Getting Down to Business
By Teya Vitu
Photo: Len Jessup, Dean of Eller College, University of Arizona
Photo by: Carter Allen
Keep an eye on the Eller College of Management.
The University of Arizona already has one of the best business schools in the country – but don’t think it is business as usual under the leadership of Len Jessup, who just finished his first year as Eller’s dean.
“Part of the conversation of my coming here was how do we continue to grow the college and continue getting better? How do we do that without state funding?” said Jessup, who became dean in May 2011.
Eller is ranked the No. 14 public business school in the nation, according to U.S. News & World Report and No. 24 if you mix in the private universities. Eller’s management information system program is No. 1, entrepreneurship is No.3 and management is No. 9. Jessup wants to see all of Eller’s programs and the college itself in the Top 10.
What does it take to make a No. 14 business school a Top 10 business school in Jessup’s mind? For one, wean Eller off state funding as much as possible. Eller already is 75 percent selfsustaining.
“The Top 10 public business schools are in the single digits,” he said, with less than 10 percent public funding. Jessup also wants Eller to take a lead in helping the entire university become more self-sustaining. “We can’t be a great business school unless this is a great university. We know we need to help.” He returned to UA as dean 23 years after earning his doctorate in MIS and organizational behavior at Eller College.
Jessup wants to double the enrollment of the much-vaunted McGuire Entrepreneurship Program, which has capacity for only 100 budding entrepreneurs at any one time.
That’s where a new building comes in. Eller is just finishing the pre-design phase for a new 100,000-square-foot building across the street from Eller’s 250,000-square-foot McClelland Hall. Jessup estimates a cost of $35 million to $50 million. Serious fundraising starts now. He envisions having this new home for the entrepreneurship, MBA and executive education programs ready in the next two or three years.
“The big home run for us is to build a new building next door and push the entrepreneurship and the MBA programs out (of McClelland Hall) so they can grow.”
Eller already has close relationships with the colleges of science and engineering. And Jessup’s own research focuses on commercializing university research, that is, technology transfer. His research, in collaboration with Monte Shaffer and Robert Lusch, is on predicting the potential success of technology patents. This would help determine the viability of an innovation early on in the patent filing process.

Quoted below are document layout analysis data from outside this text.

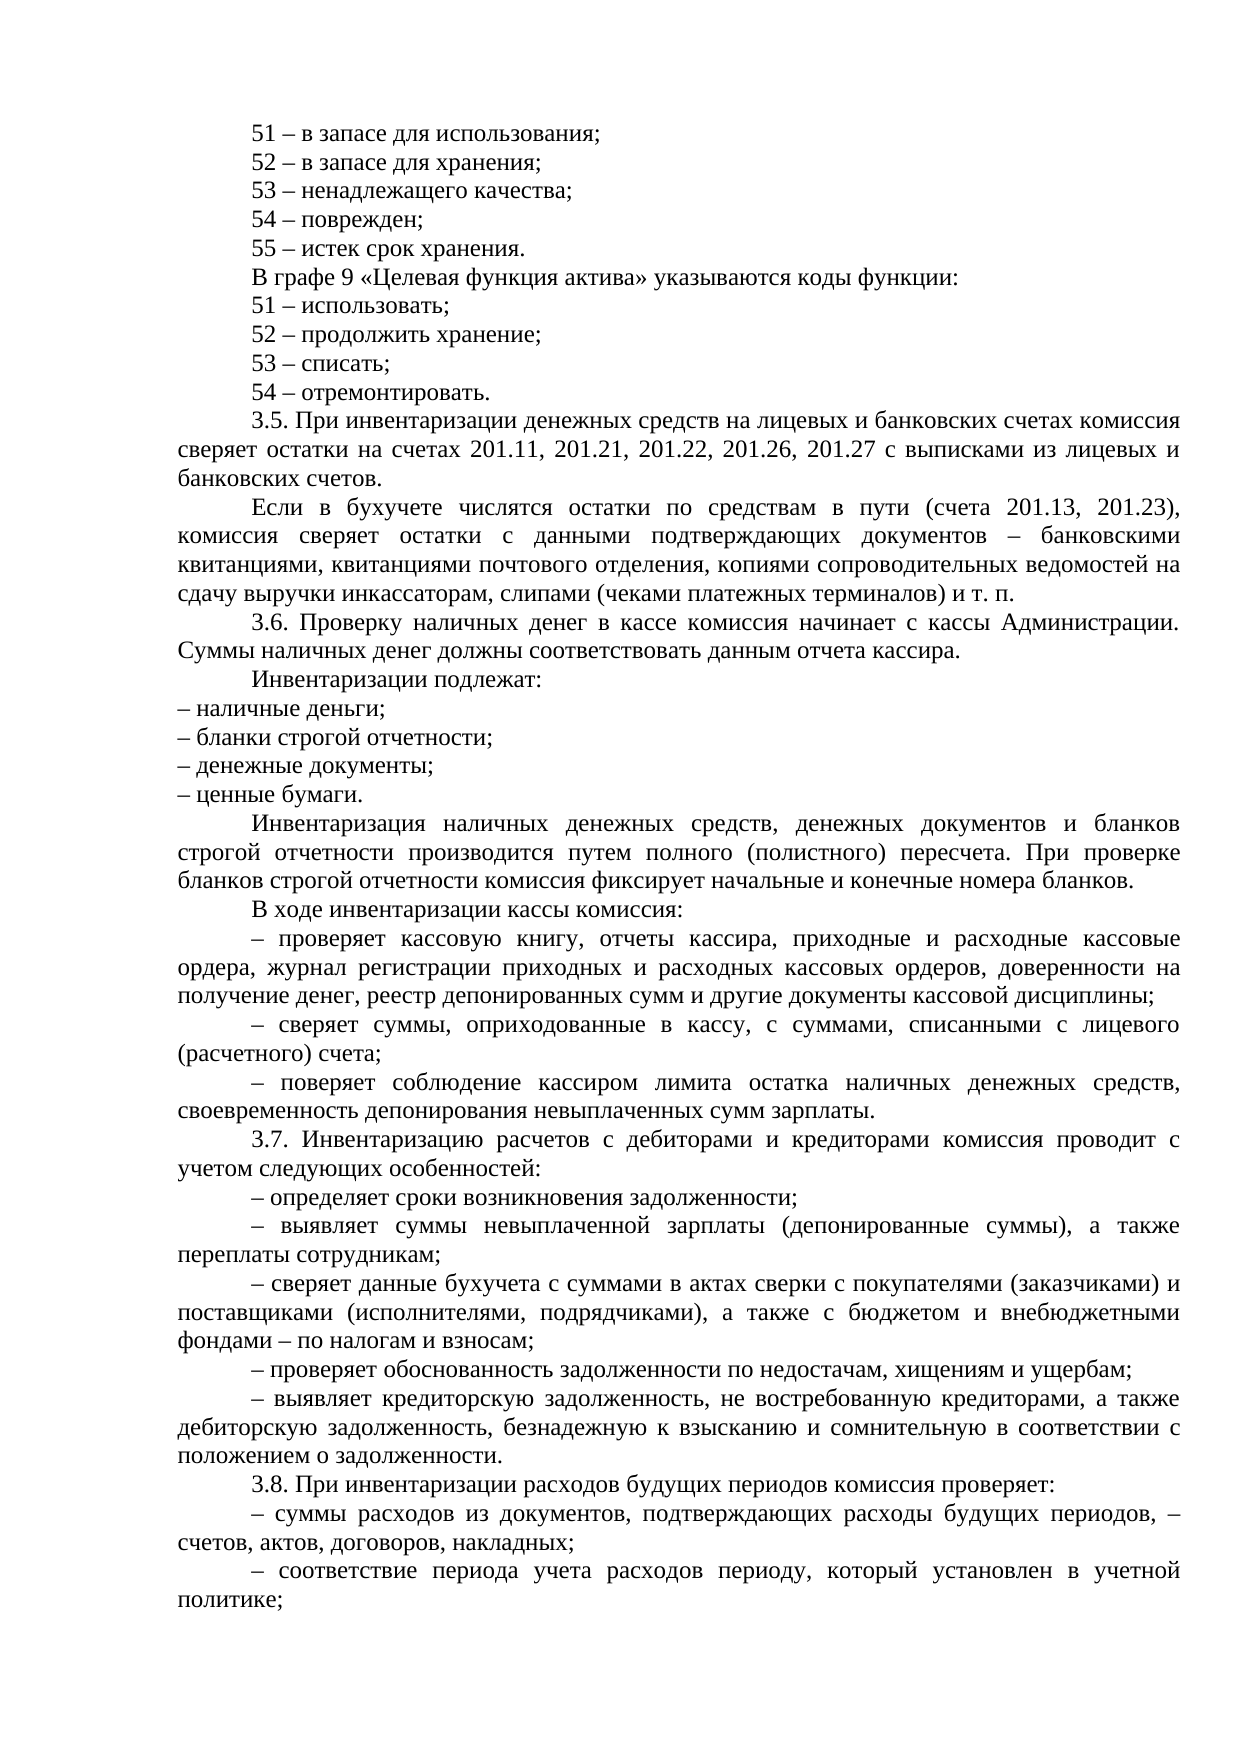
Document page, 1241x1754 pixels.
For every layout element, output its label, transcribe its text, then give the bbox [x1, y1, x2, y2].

text – сверяет данные бухучета с суммами в актах сверки с покупателями (заказчиками) и поставщиками (исполнителями, подрядчиками), а также с бюджетом и внебюджетными фондами – по налогам и взносам; [177, 1268, 1181, 1354]
text – проверяет кассовую книгу, отчеты кассира, приходные и расходные кассовые ордера, журнал регистрации приходных и расходных кассовых ордеров, доверенности на получение денег, реестр депонированных сумм и другие документы кассовой дисциплины; [177, 923, 1181, 1009]
text 54 – отремонтировать. [177, 377, 1181, 406]
text 3.6. Проверку наличных денег в кассе комиссия начинает с кассы Администрации. Суммы наличных денег должны соответствовать данным отчета кассира. [177, 607, 1181, 664]
text 52 – в запасе для хранения; [177, 147, 1181, 176]
text 3.7. Инвентаризацию расчетов с дебиторами и кредиторами комиссия проводит с учетом следующих особенностей: [177, 1124, 1181, 1182]
text – проверяет обоснованность задолженности по недостачам, хищениям и ущербам; [177, 1354, 1181, 1383]
text Инвентаризация наличных денежных средств, денежных документов и бланков строгой отчетности производится путем полного (полистного) пересчета. При проверке бланков строгой отчетности комиссия фиксирует начальные и конечные номера бланков. [177, 808, 1181, 894]
text – соответствие периода учета расходов периоду, который установлен в учетной политике; [177, 1556, 1181, 1613]
text 55 – истек срок хранения. [177, 233, 1181, 262]
text – сверяет суммы, оприходованные в кассу, с суммами, списанными с лицевого (расчетного) счета; [177, 1009, 1181, 1067]
text В графе 9 «Целевая функция актива» указываются коды функции: [177, 262, 1181, 291]
text 51 – использовать; [177, 291, 1181, 319]
text Если в бухучете числятся остатки по средствам в пути (счета 201.13, 201.23), комиссия сверяет остатки с данными подтверждающих документов – банковскими квитанциями, квитанциями почтового отделения, копиями сопроводительных ведомостей на сдачу выручки инкассаторам, слипами (чеками платежных терминалов) и т. п. [177, 492, 1181, 607]
text – выявляет суммы невыплаченной зарплаты (депонированные суммы), а также переплаты сотрудникам; [177, 1211, 1181, 1268]
text – суммы расходов из документов, подтверждающих расходы будущих периодов, – счетов, актов, договоров, накладных; [177, 1498, 1181, 1556]
text 53 – ненадлежащего качества; [177, 176, 1181, 204]
text – поверяет соблюдение кассиром лимита остатка наличных денежных средств, своевременность депонирования невыплаченных сумм зарплаты. [177, 1067, 1181, 1124]
text 51 – в запасе для использования; [177, 118, 1181, 147]
text 54 – поврежден; [177, 204, 1181, 233]
text 52 – продолжить хранение; [177, 319, 1181, 348]
text 53 – списать; [177, 348, 1181, 377]
text – выявляет кредиторскую задолженность, не востребованную кредиторами, а также дебиторскую задолженность, безнадежную к взысканию и сомнительную в соответствии с положением о задолженности. [177, 1383, 1181, 1469]
text 3.5. При инвентаризации денежных средств на лицевых и банковских счетах комиссия сверяет остатки на счетах 201.11, 201.21, 201.22, 201.26, 201.27 с выписками из лицевых и банковских счетов. [177, 406, 1181, 492]
text Инвентаризации подлежат: – наличные деньги; – бланки строгой отчетности; – денежные документы; – ценные бумаги. [177, 664, 1181, 808]
text 3.8. При инвентаризации расходов будущих периодов комиссия проверяет: [177, 1469, 1181, 1498]
text В ходе инвентаризации кассы комиссия: [177, 894, 1181, 923]
text – определяет сроки возникновения задолженности; [177, 1182, 1181, 1211]
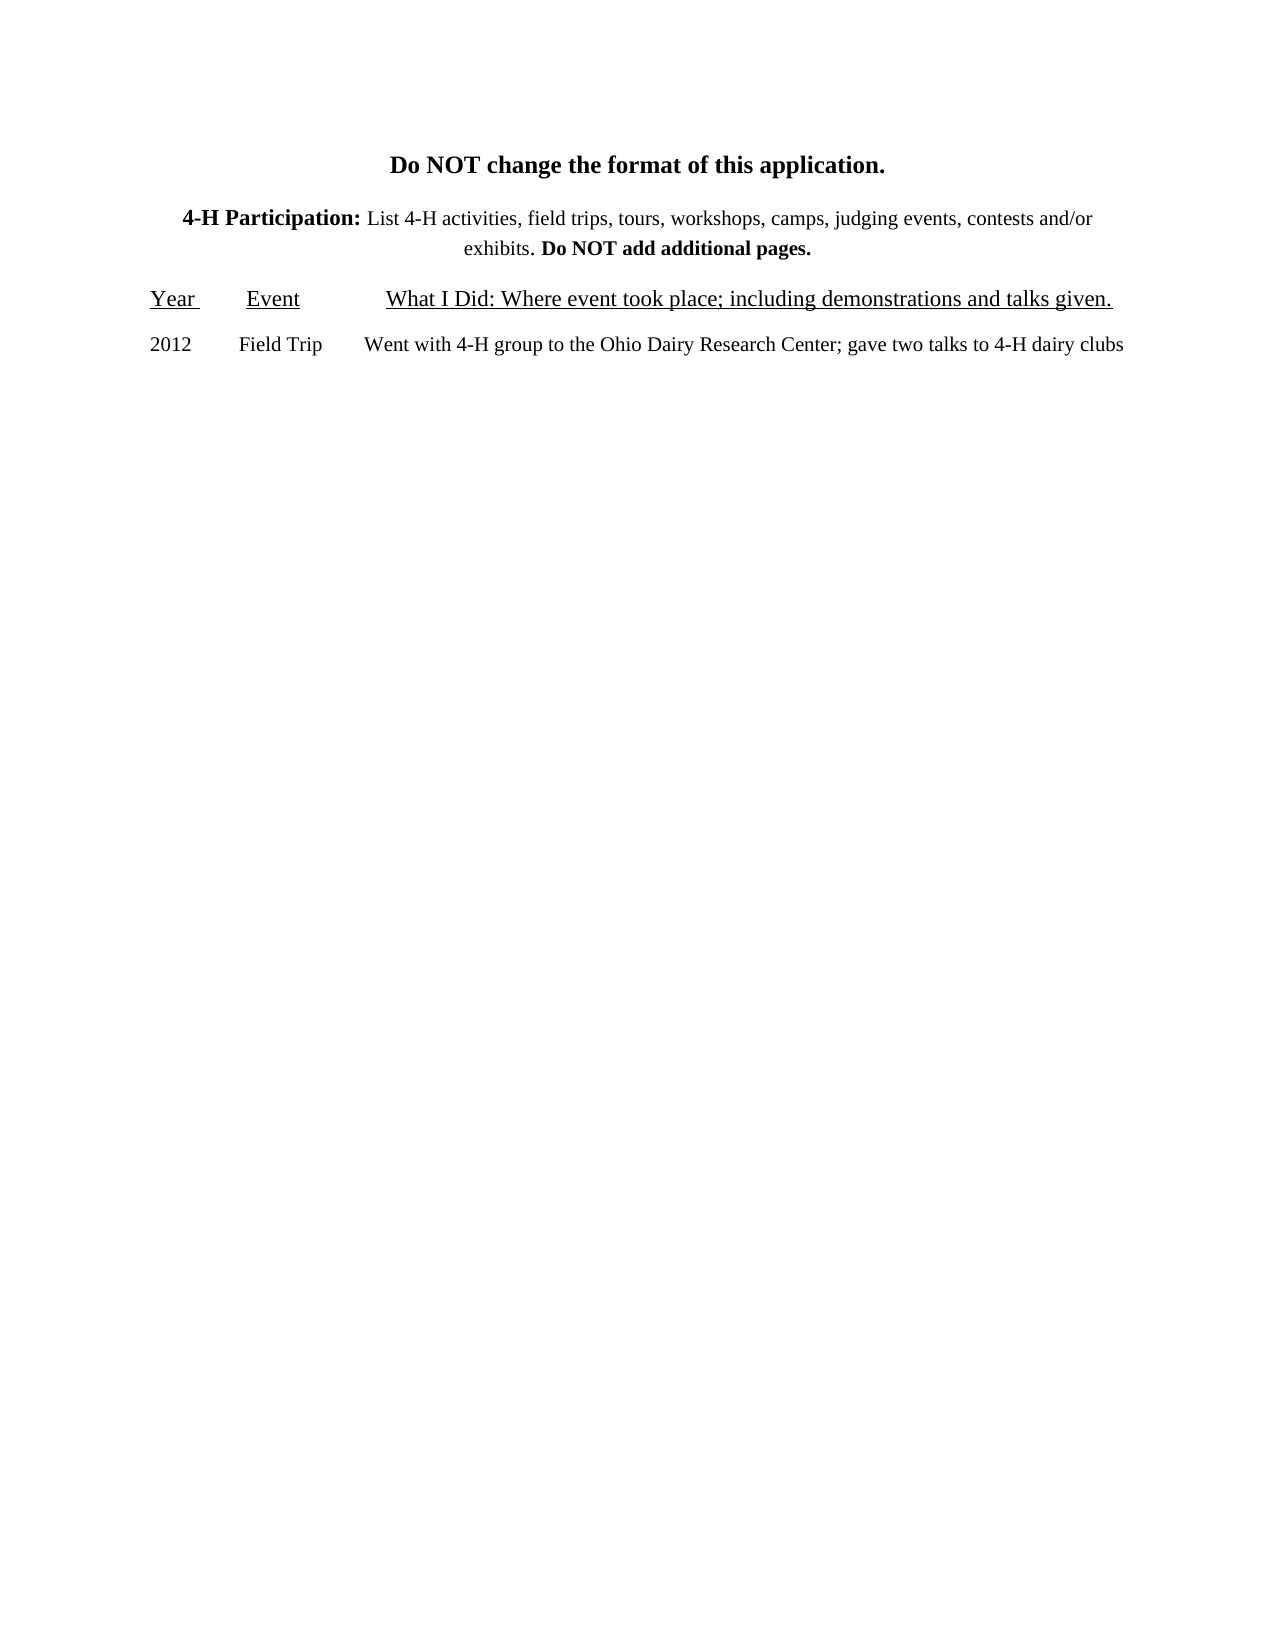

Jessup is not the first to notice that UA is a Top 20 research institution bringing in more than $600 million in federal research grants, while generating only $981,000 in licensing revenue in 2011 from companies that were spun off from UA research. Top 20 universities with revenue from licensing research on average bring in more than $17 million a year.
“Our spin-off level is not where it should be,” said Jessup, adding that UA should fall anywhere between University of California, Berkeley’s $6.8 million and University of Utah’s $38 million.
Right now, Jessup has faculty looking around the country for ideas to add a new element to the MBA program to write business plans around university intellectual property. The course will launch this fall.
In his first year Jessup has traveled widely, visiting prominent business schools and technology transfer offices. One trip involved three universities that he says “fire on all pistons” in regards to self-sufficiency, spin-off companies and licensing revenue – University of California, San Diego, University of Colorado and University of Texas.
“I came back from those really charged,” said Jessup, who spent 11 years at Washington State University before coming to Tucson. “We have better pre-conditions than those communities have. We could be Austin times 10.”
Jessup grew up in the San Francisco Bay Area, descending from Italian immigrants on both his mother’s and father’s side. He received his bachelor’s and master’s degrees at California State University, Chico.
He originally cane to Tucson in 1985 to study for his doctorate at Eller. “The experience here was not only pivotal for me, but I fell in love with Tucson,” Jessup said. “I went back to California (in 1989), but I knew I would come back.”
Jessup spent the early part of his career in the 1990s at the Kelley School of Business at Indiana University.
Jessup rose in stature during his 11 years at fellow Pac-12 school Washington State University from 2000 to 2011, first as head of its MIS Department. He rose to dean of the College of Business, then VP of university development, then president of the Washington State University Foundation, where Jessup doubled the foundation’s fundraising totals and achieved a record number of donors.